In an effort to focus more of my attention on coding, I managed to pick up two computer science papers at the start of the year to add to my mechanical engineering degree. One of these was computer vision.

My only previous experience with computer vision merged my interest in programming with my interest in music. This previous project, named “VMIDI”, used an RGB camera to track markers attached to the action of a partially-dismantled piano. The code utilised Python and OpenCV to track keypresses and their velocities. While a good learning opportunity, VMIDI was slow, intrusive and never made it very far.

When I discovered students could specify our own projects in the computer vision course, making the sequel to VMIDI seemed like a natural evolution of my previous line of thought. So I decided to give VMIDI2 a go, this time armed with one year more coding experience and departmental backing.

There was a third difference between VMIDI and VMIDI2: the C++ language. Using C++ for VMIDI2 ended up being a bit of a revelation. While Python computer vision can be fast if native OpenCV calls are maximised, C++ makes speed seem effortless.


The Kinect camera is positioned above the keyboard, as shown by this IR frame:

IR frame showing camera positioning

The keyboard is extracted from the depth frame (not pictured) using perspective warp on manually-selected points. After applying a bilateral filter to remove some noise, the following frame is obtained:

Normalised depth frame after warp

Keys are manually overlaid over this image. These rectangles will be used as key masks for key depth tracking in a future step.

Normalised depth frame after warp with key overlay

This unpressed state is used to create a difference image for successive frames. Each pixel in this difference image has a value of millimetres below its initial, unpressed state. When unpressed, it looks like this:

Unpressed normalised difference image

It’s basically black, because the keyboard is essentially still in its initial state. Each key’s rectangle is used as a mask within which the mean pixel value is calculated (shown in red for the A3 key). Each mean value is assigned to its key. Additionally assigned is an n=5 rolling average of this value (shown in blue).

When pressed, the depth reflects the change:

Pressed normalised difference image

We’ll get to the velocity value (shown in green) later, but first there is an important consideration to make when tracking keypresses. Often hands cover unpressed keys while playing. It is important to exclude from the difference image any pixels belonging to hands. To achieve this, I made a simple hand detection procedure. Pixels a certain distance above the keyboard are thresholded:

Hand threshold mask

These pixels include hands and a smattering of noise. To remove the noise, an image opening step was applied. A further dilation made the hand area more conservative, in an attempt to approximately cover parts of fingers near the key level.
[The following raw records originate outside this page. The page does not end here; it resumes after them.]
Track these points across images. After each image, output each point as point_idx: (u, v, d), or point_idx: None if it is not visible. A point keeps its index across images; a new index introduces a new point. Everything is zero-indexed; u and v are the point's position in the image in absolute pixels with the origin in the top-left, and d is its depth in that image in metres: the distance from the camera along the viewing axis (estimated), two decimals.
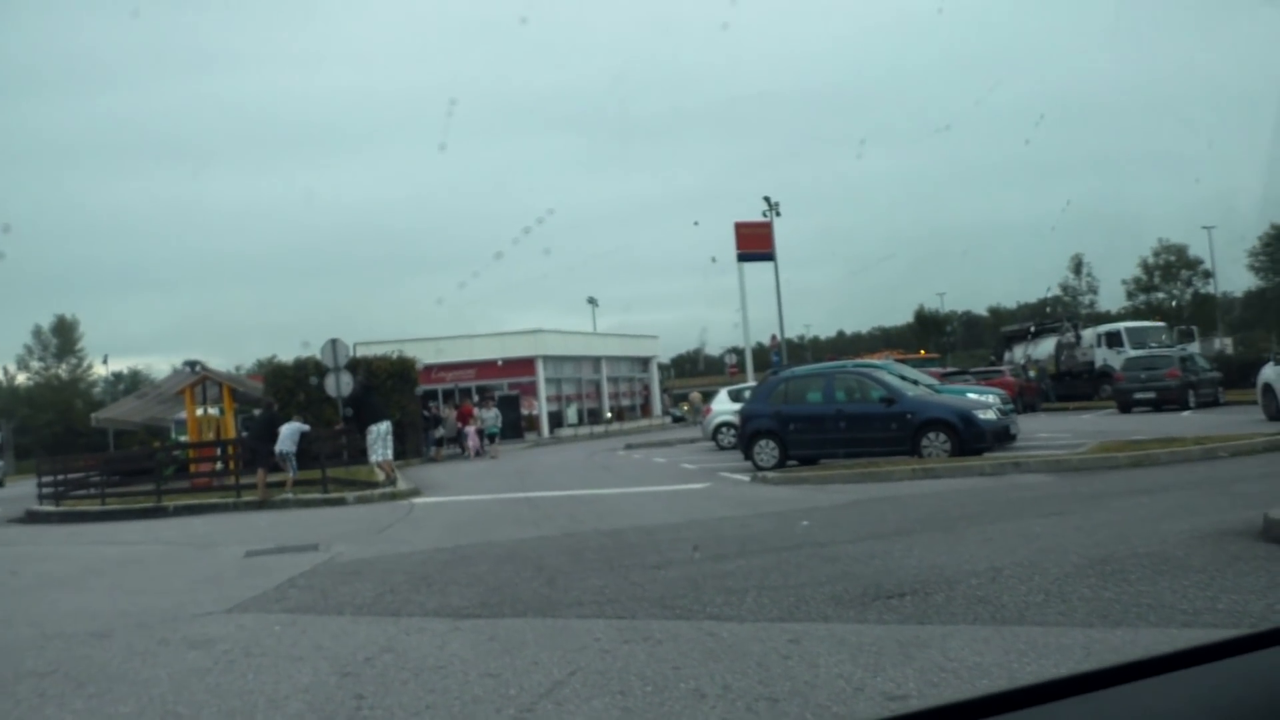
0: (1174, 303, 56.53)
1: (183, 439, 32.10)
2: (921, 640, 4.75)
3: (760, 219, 43.48)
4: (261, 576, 8.54)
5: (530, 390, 42.38)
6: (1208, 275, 59.18)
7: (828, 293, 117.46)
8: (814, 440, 15.81)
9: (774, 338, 42.78)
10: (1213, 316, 53.94)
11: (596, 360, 47.88)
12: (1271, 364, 19.45)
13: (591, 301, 66.74)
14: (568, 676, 4.54)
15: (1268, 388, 19.06)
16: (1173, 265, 60.03)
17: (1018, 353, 38.87)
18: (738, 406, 23.98)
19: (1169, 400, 25.26)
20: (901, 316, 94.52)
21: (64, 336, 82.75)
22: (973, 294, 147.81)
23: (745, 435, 16.60)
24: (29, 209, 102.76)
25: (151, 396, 30.61)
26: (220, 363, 30.84)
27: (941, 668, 4.26)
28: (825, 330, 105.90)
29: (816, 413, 15.82)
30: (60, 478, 21.93)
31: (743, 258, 42.17)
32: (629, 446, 29.83)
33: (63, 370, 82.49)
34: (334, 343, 22.08)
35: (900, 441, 14.84)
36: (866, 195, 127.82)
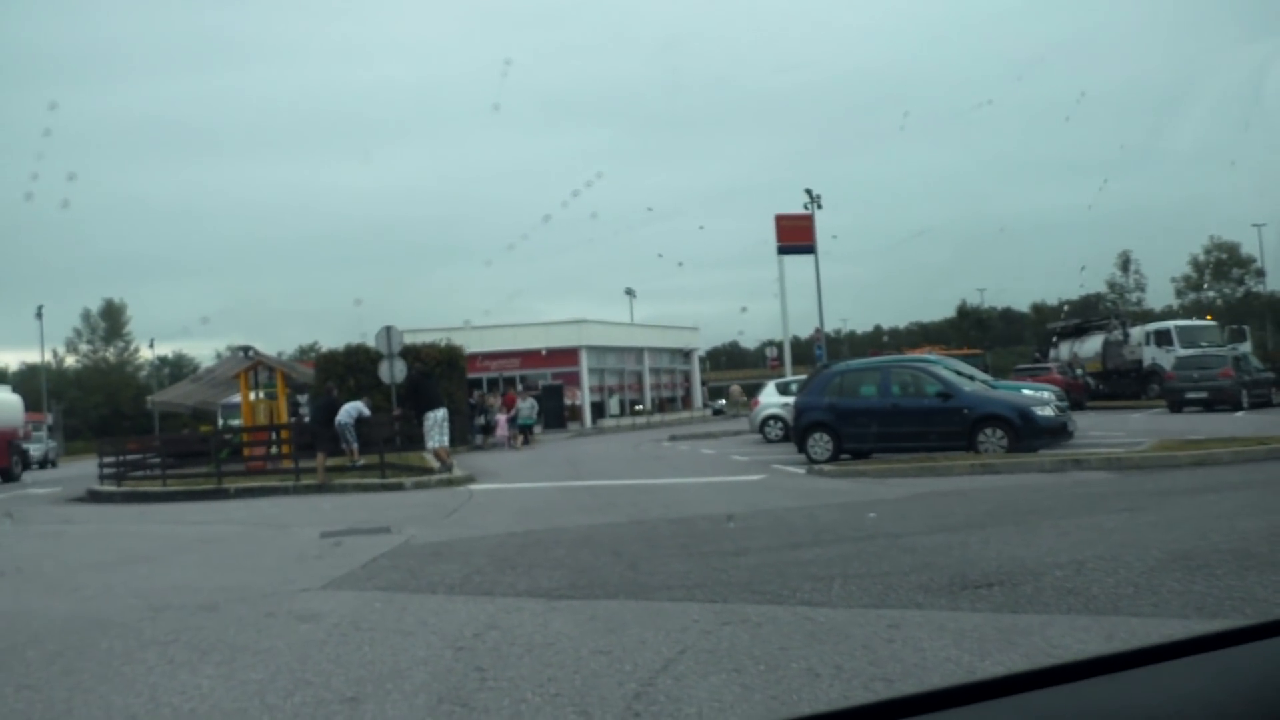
0: (1222, 301, 55.75)
1: (234, 423, 32.75)
2: (1020, 628, 4.87)
3: (801, 212, 43.47)
4: (344, 556, 8.80)
5: (573, 380, 42.67)
6: (1260, 274, 58.30)
7: (864, 288, 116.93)
8: (868, 434, 15.89)
9: (817, 330, 42.72)
10: (1263, 316, 53.14)
11: (639, 351, 48.09)
12: None
13: (629, 293, 66.93)
14: (678, 655, 4.72)
15: None
16: (1224, 263, 59.15)
17: (1063, 350, 38.58)
18: (785, 400, 24.11)
19: (1222, 400, 25.03)
20: (939, 312, 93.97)
21: (112, 320, 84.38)
22: (1012, 290, 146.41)
23: (799, 428, 16.70)
24: (78, 194, 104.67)
25: (205, 381, 31.23)
26: (262, 348, 31.46)
27: (1047, 653, 4.39)
28: (862, 325, 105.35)
29: (871, 406, 15.89)
30: (121, 459, 22.46)
31: (783, 250, 42.16)
32: (674, 438, 29.99)
33: (110, 354, 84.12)
34: (389, 330, 22.36)
35: (956, 436, 14.88)
36: (902, 189, 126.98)
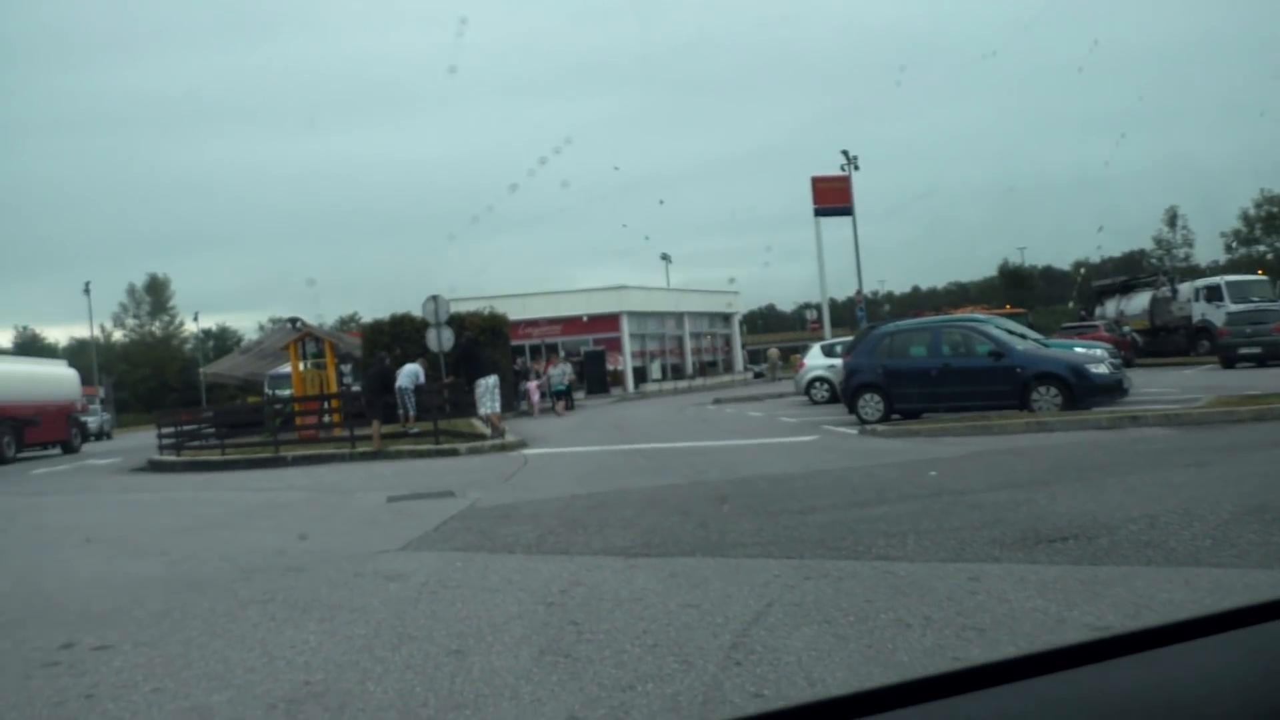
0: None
1: (282, 393, 33.28)
2: (1103, 580, 4.94)
3: (838, 173, 43.14)
4: (414, 519, 9.02)
5: (615, 346, 42.84)
6: None
7: (901, 249, 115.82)
8: (919, 394, 15.90)
9: (858, 292, 42.50)
10: None
11: (679, 316, 48.13)
12: None
13: (665, 258, 66.87)
14: (765, 608, 4.84)
15: None
16: (1275, 216, 57.85)
17: (1109, 307, 38.08)
18: (830, 362, 24.15)
19: (1275, 356, 24.64)
20: (979, 271, 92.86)
21: (156, 295, 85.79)
22: (1053, 248, 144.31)
23: (849, 389, 16.73)
24: (121, 171, 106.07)
25: (254, 352, 31.69)
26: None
27: (1135, 604, 4.46)
28: (900, 286, 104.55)
29: (922, 366, 15.87)
30: (179, 429, 22.99)
31: (819, 212, 41.96)
32: (718, 401, 30.10)
33: (156, 327, 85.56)
34: (435, 299, 22.62)
35: (1009, 395, 14.85)
36: (940, 149, 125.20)
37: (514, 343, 36.62)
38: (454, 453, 16.98)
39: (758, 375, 51.95)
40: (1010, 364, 15.02)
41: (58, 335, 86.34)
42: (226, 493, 13.70)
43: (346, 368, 32.29)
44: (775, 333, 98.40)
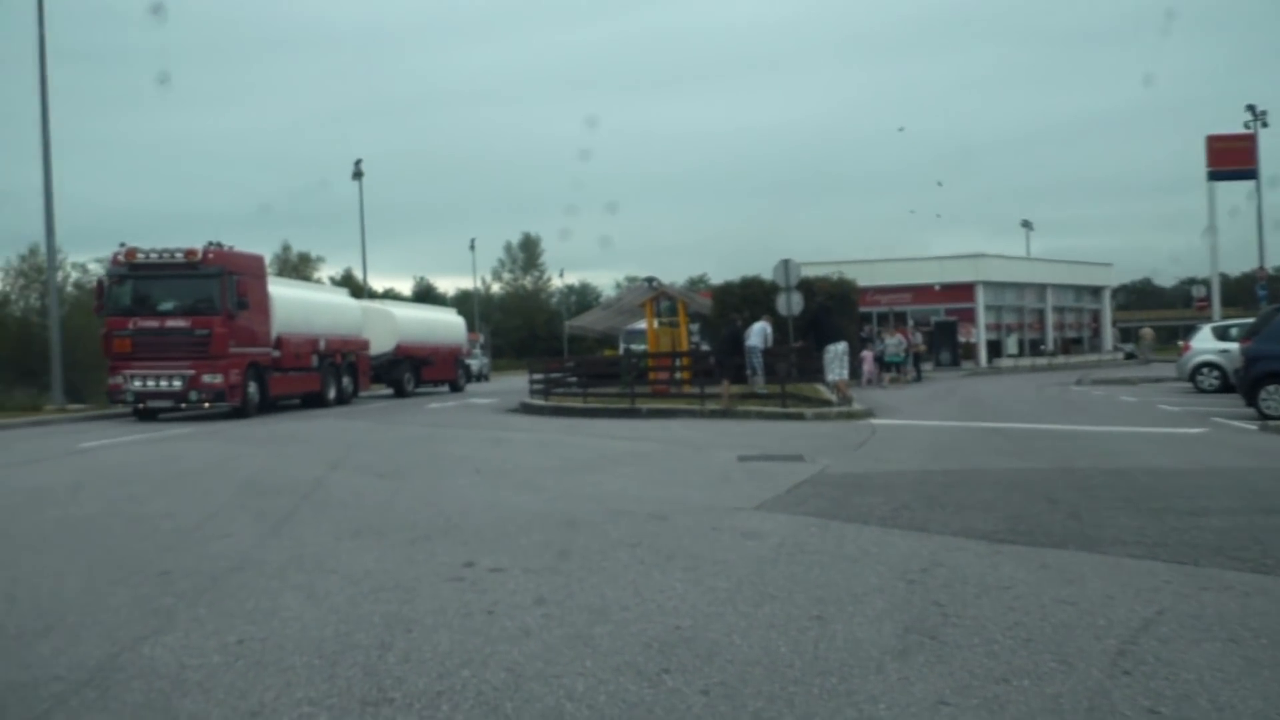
0: None
1: (636, 348, 35.18)
2: None
3: (1241, 131, 37.87)
4: (765, 480, 9.19)
5: (968, 317, 40.91)
6: None
7: None
8: None
9: (1260, 269, 37.37)
10: None
11: (1041, 288, 44.96)
12: None
13: (1026, 225, 62.68)
14: (1155, 616, 4.42)
15: None
16: None
17: None
18: (1222, 345, 21.58)
19: None
20: None
21: (529, 252, 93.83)
22: None
23: (1249, 379, 14.81)
24: (500, 141, 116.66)
25: (613, 308, 33.72)
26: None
27: None
28: None
29: None
30: (547, 376, 25.05)
31: (1214, 176, 37.14)
32: (1082, 382, 27.88)
33: (528, 281, 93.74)
34: (786, 263, 22.70)
35: None
36: None
37: (861, 309, 36.07)
38: (800, 416, 17.07)
39: (1129, 356, 47.47)
40: None
41: (446, 286, 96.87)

Opened and dilated hand threshold mask

Finally, this mask was subtracted from the key mask before finding average depths. Here’s an example of such a combined mask. It can be seen the subtraction of the hand frame has taken a ‘nibble’ out of the otherwise rectangular key mask.

Key mask with hand region subtracted

Each key depth mean obtained from these masks is tracked and used to generate a rolling average. When this average exceeds the press depth required for the key to sound (measured at about 4.5mm on my piano), the reverse difference method is used to work out how quickly the key was going when it reached sounding point. The following graph shows how this occurs. A gradient is calculated using the points straddling the point of sound line.

Keypress detection overview


Various keys were pressed multiple times with varying volumes. Using a microphone recording and Adobe Audition, the peak amplitude of each keypress was extracted from an audio recording. These amplitude values were used as a baseline to which the calculated press velocities were compared. Plotting calculated keypress velocity against measured audio levels yielded the following graph:

Results overview

Which is great! Lines were matched with R2 values ranging from 0.81 to 0.92.

Future Research and Improvements

  • Some full-on performance analysis. VMIDI2’s results were based on repeated keypresses. This makes sense for testing a proof of concept, however it made comparison with previous research difficult. The prior research which I could turn up generally neglected velocity sensitivity but had quite thorough result gathering.
  • Integration with an AMT workflow. A notable piece of prior research by Akbari presented a system for automatic music transcription (AMT). Essentially an RGB camera is pointed at a keyboard, and when a performance occurs, sheet music is generated. This has three phases: keyboard registration, keypress detection and transcription. VMIDI2 as it stands is ‘weak’ in some ways, as it requires manual keyboard registration and does not contain transcription features. It would be great to try to use it as the keypress detection stage in a larger process.
  • Investigation into keypress detection robustness. A wide range of keys should be tested and compared to audio amplitudes. Do, say, lower keys make less sound for the same press velocity? Does each keyboard benefit from an individual calibration ‘profile’ of some sort?
  • Investigation into camera positioning. Distance is a big one here. One application of VMIDI2 may well be hanging a Kinect sensor over a publicly accessible keyboard. Keeping the sensor well out of reach would be ideal, and it would be worth testing the effect of distance on accuracy. Angle may likewise be useful to test.